++++ Dati di partenza ++++

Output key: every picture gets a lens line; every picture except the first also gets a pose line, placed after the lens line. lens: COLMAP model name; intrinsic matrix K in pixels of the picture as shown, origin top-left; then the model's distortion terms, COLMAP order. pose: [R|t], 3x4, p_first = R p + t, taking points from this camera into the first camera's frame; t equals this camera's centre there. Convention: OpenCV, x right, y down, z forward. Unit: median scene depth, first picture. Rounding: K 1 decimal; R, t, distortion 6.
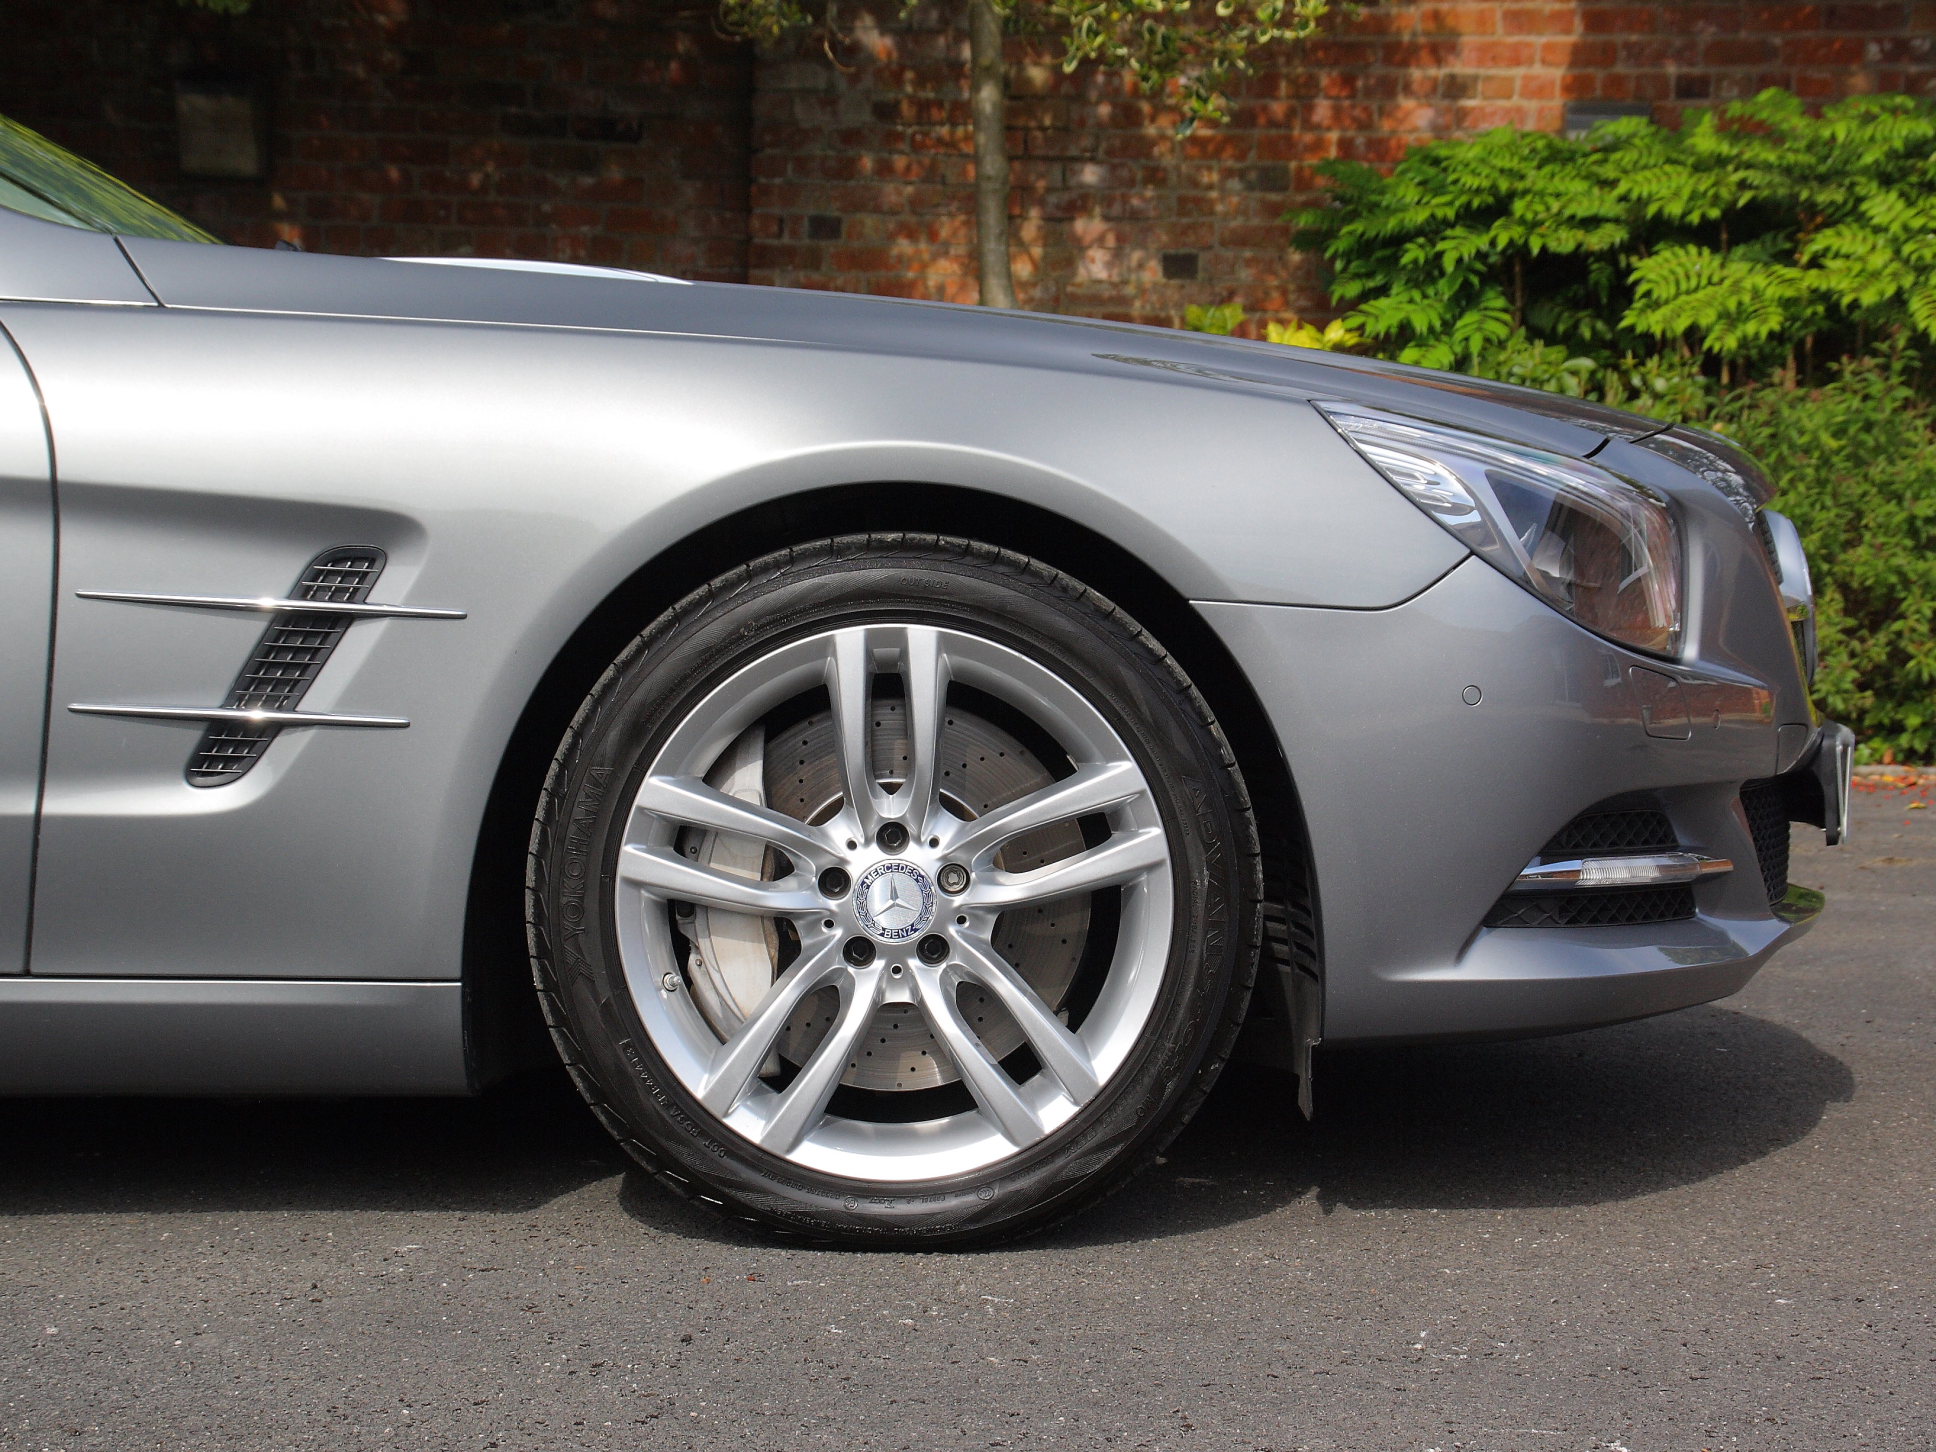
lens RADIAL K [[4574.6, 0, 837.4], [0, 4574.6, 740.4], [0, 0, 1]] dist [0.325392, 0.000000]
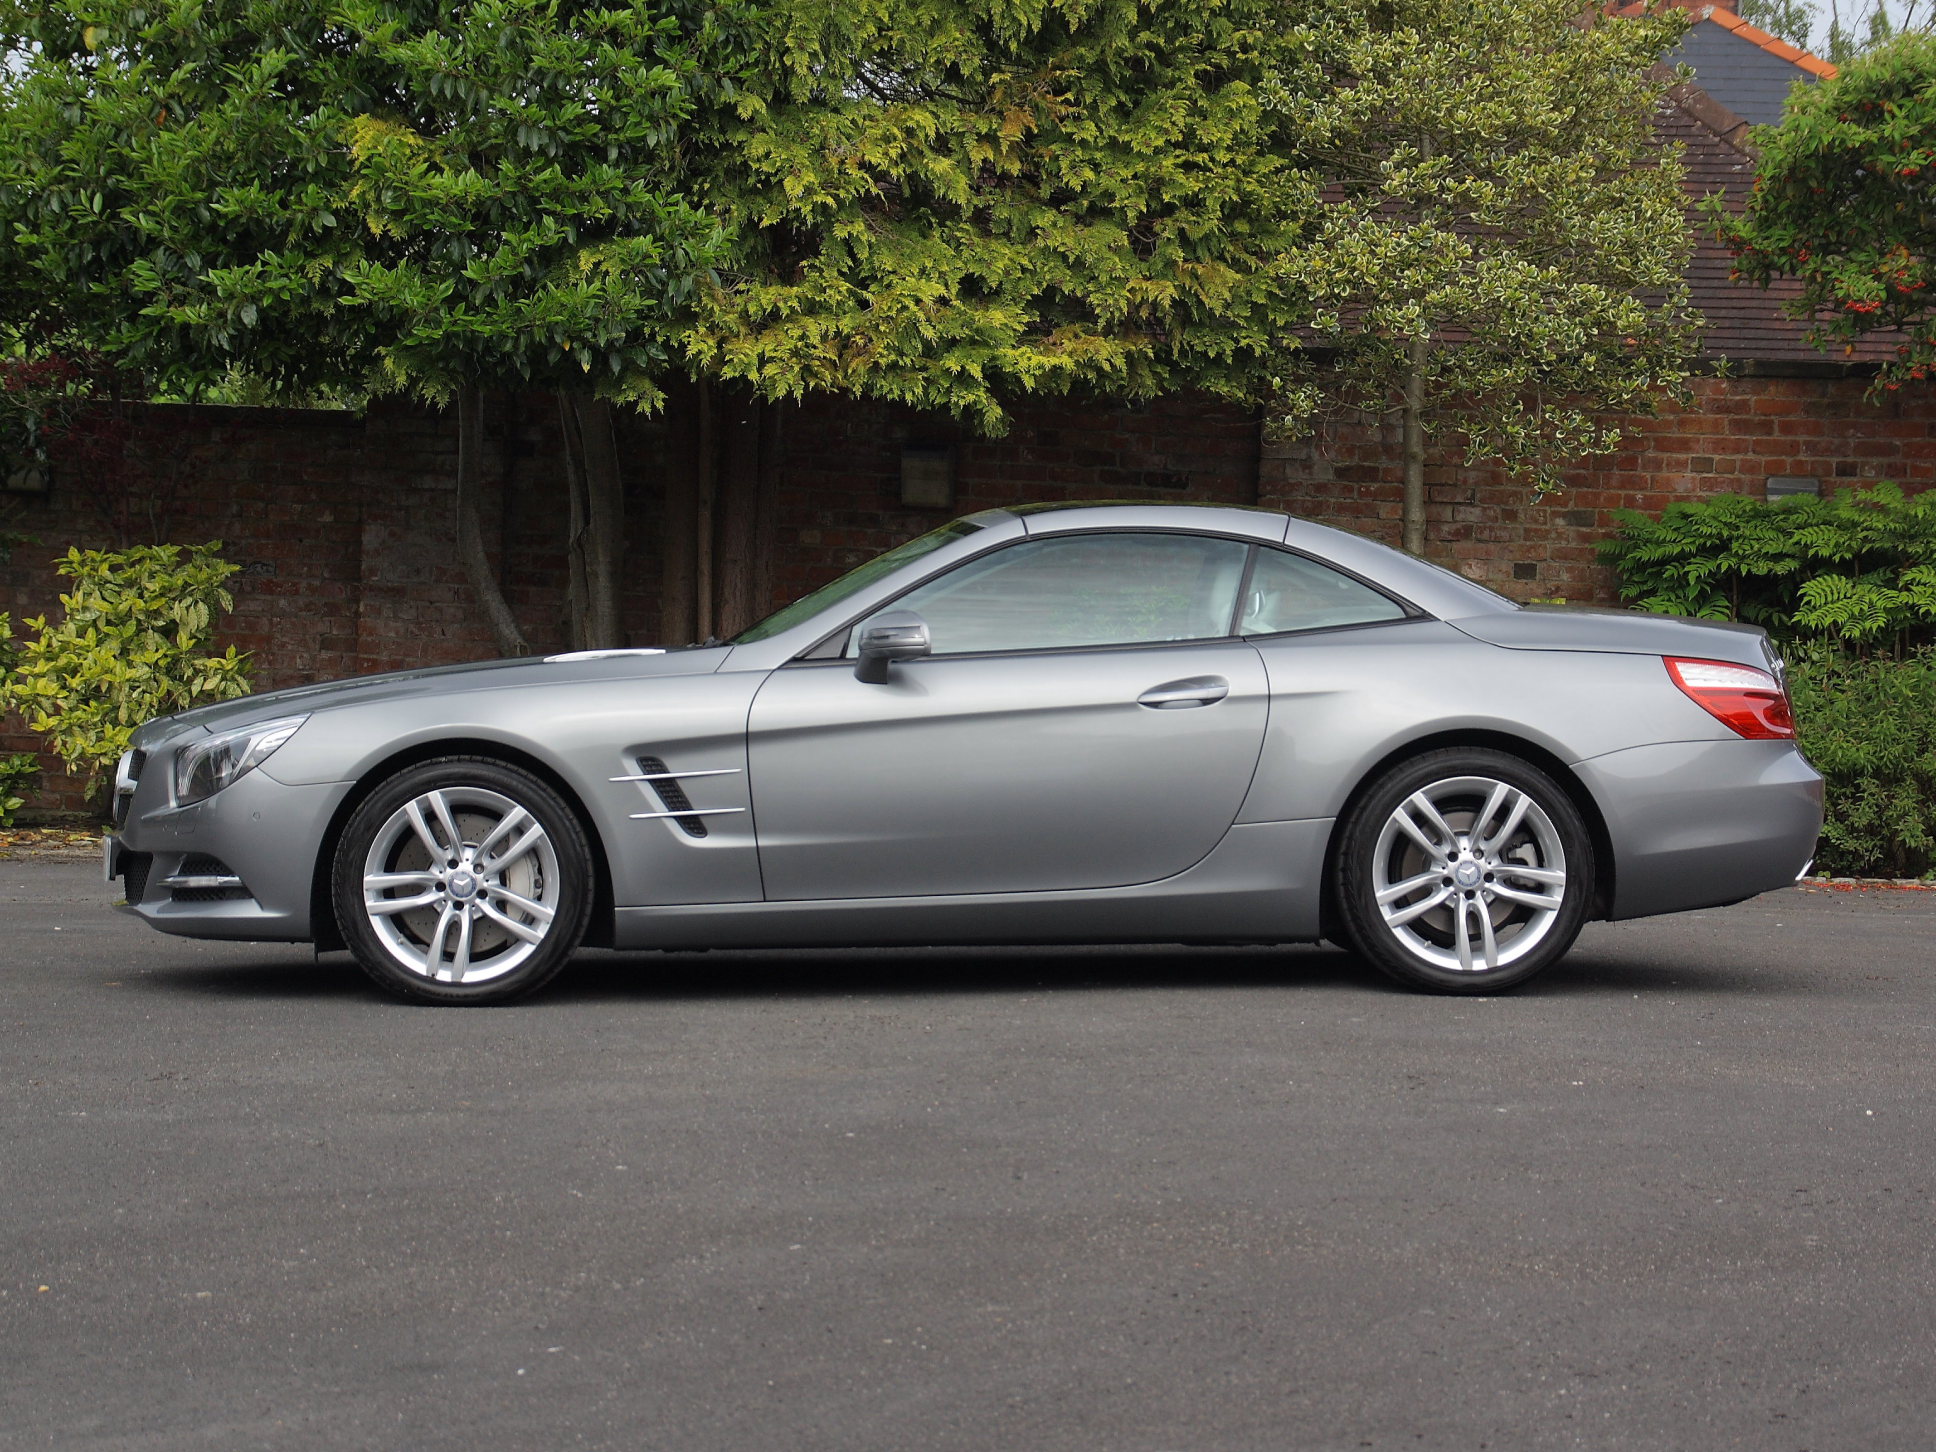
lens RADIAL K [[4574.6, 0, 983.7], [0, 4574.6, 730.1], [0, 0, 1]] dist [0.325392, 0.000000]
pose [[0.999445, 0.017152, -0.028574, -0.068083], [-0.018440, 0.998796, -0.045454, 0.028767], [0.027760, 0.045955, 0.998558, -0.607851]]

++++

## Cosa fare
Cambia "Rounding" in "Precision" in tutte le righe dell'elenco e riscrivile senza toccare nient'altro. Lascia fuori le immagini.

## Risultato
Output key: every picture gets a lens line; every picture except the first also gets a pose line, placed after the lens line. lens: COLMAP model name; intrinsic matrix K in pixels of the picture as shown, origin top-left; then the model's distortion terms, COLMAP order. pose: [R|t], 3x4, p_first = R p + t, taking points from this camera into the first camera's frame; t equals this camera's centre there. Convention: OpenCV, x right, y down, z forward. Unit: median scene depth, first picture. Precision: K 1 decimal; R, t, distortion 6.
lens RADIAL K [[4574.6, 0, 837.4], [0, 4574.6, 740.4], [0, 0, 1]] dist [0.325392, 0.000000]
lens RADIAL K [[4574.6, 0, 983.7], [0, 4574.6, 730.1], [0, 0, 1]] dist [0.325392, 0.000000]
pose [[0.999445, 0.017152, -0.028574, -0.068083], [-0.018440, 0.998796, -0.045454, 0.028767], [0.027760, 0.045955, 0.998558, -0.607851]]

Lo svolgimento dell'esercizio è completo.